Activity
Extend the blog post about the CESI 2010 TeachMeet in Portlaoise, picking up right after its final sentence.

Text under study
+ + + + + + +

CESI Meet 2010 – Portlaoise

Last night was the beginning of the first CESI conference outside of Dublin in years.  As is now the norm, it began with a TeachMeet in the Heritage Hotel in Portlaoise.  As my wife and I checked into the hotel, we bumped into one of the organisers, he was panicking in a good way.  They were over-subscribed.

Things got underway at about 7:20pm with a new host, John Heffernan, who did a sterling job.  With a Twitter feed (#CESI2010) in the background, all the Twittering community were able to interact as people gave their short presentations.  There were a number of interesting ideas presented by the dozens of speakers.  I’ll just go through some of them here.

Clonezilla, (Ronan Herron), is a tool that allows one to copy an image of a computer and save it onto any computer.  Essentially this allows schools with hundreds of computers to be managed by very few configurations.  This means that if a computer system goes weird, rather than spending hours trying to fix it, the original image can just be copied back on the computer and voila.

Photostory is a brilliant little tool from Microsoft that lets little and big people create stories from photographs they’ve taken.  By adding sound and music and maybe some narration, a mini-film can be made with ease.  Anne McMorragh’s infant class made a Photostory about what primary school kids are doing – including blogging, using Nintendo Wii and podcasting!

+ + + + + + +

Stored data
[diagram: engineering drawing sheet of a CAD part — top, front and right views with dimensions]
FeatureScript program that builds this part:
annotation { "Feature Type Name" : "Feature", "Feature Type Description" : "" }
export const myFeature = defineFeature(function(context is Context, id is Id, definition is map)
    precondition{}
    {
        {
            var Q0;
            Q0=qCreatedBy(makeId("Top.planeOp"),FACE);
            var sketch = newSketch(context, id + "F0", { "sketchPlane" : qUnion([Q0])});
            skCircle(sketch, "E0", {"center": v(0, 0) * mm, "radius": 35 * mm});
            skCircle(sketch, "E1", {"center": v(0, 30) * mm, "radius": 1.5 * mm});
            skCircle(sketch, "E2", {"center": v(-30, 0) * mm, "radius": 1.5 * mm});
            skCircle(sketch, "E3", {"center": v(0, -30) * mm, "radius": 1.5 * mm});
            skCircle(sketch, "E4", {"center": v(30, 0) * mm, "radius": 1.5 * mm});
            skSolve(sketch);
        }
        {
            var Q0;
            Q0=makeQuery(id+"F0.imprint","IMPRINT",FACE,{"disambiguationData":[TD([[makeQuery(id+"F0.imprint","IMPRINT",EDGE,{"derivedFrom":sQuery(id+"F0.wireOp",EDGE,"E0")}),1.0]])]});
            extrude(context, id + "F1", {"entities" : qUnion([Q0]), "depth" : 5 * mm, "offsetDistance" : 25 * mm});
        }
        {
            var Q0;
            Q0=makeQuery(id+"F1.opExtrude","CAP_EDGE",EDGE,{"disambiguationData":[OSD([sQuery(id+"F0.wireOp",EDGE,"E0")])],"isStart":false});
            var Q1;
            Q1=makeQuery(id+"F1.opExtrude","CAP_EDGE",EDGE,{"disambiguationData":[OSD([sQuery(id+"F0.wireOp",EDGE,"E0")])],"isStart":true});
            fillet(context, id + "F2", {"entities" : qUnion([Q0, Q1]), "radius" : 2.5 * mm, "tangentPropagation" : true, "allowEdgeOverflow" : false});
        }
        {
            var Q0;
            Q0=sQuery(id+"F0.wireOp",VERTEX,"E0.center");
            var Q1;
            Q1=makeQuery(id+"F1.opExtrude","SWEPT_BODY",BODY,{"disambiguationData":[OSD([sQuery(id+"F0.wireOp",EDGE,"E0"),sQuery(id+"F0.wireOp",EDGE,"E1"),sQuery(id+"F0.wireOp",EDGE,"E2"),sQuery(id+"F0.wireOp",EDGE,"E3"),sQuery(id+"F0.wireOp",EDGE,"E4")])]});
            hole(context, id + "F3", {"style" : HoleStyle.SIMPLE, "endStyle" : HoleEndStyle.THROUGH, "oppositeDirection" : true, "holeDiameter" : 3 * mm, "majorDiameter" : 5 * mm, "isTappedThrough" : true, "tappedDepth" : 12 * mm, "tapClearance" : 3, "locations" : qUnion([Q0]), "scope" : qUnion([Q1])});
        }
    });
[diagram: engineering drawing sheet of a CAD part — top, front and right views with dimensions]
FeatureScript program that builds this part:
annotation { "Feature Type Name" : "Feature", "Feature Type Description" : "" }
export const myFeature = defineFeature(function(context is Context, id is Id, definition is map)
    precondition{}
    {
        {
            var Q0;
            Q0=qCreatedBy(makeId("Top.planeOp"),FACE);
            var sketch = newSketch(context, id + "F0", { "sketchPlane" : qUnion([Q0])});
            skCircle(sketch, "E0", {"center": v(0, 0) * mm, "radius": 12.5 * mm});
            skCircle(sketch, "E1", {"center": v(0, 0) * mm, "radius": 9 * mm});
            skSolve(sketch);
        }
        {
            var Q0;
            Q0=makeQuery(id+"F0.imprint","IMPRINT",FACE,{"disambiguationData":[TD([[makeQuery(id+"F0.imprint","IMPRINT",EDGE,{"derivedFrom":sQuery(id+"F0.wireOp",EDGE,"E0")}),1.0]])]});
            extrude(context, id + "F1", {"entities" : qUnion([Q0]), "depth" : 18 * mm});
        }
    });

+ + + + + + +

Response for this exercise
John Heffernan brought us back in time to a virtual Streetscape of Pompeii.  It would be a great tool for teaching history.

John Hegarty went to Mombassa for the charity Camara.  His video was inspiring with so many happy faces.

Neil O’Sullivan showed us some handy ways to search in Google.  There’s a number of symbols (pluses, minuses, hashtags, asterisks, etc.) that can whittle down your searches to better results.

John Farrell showed us loads of Maths Games for Primary level, which he ahs collected on his school’s blog.  I’ve been following John’s school’s blog (http://askeabns.wordpress.com), for some time and it’s grown into a super resource.

Ninjas’ and Bratz Dolls’ Daily Routines through French was Joe Dale’s presentation of stop-animation in the classroom.  Scarily, the boys who had made the ninja video knew far too many brands of gun for comfort!

Although there were six 15 minute sessions, I chose the one on Puppylinux by Nigel Metcalf.  It was great to see how one could run a decent flavour of Linux on really really old computers.  My Pentium One computer will no longer be ‘just a doorstop’.

I gave a talk on cloud clomputing, which I think went down well.

After all the talks was the networking and the old adage of what goes on tour stays on tour must apply.  However, one thing I did enjoy was a chat with Marion from St. Munchin’s NS and Kerry from Balbriggan ETNS, where I showed them video conferencing using OnlineMeetings.  They were amazed at the easiness of the whole thing and we’ve set up some meetings with our schools over the next few weeks.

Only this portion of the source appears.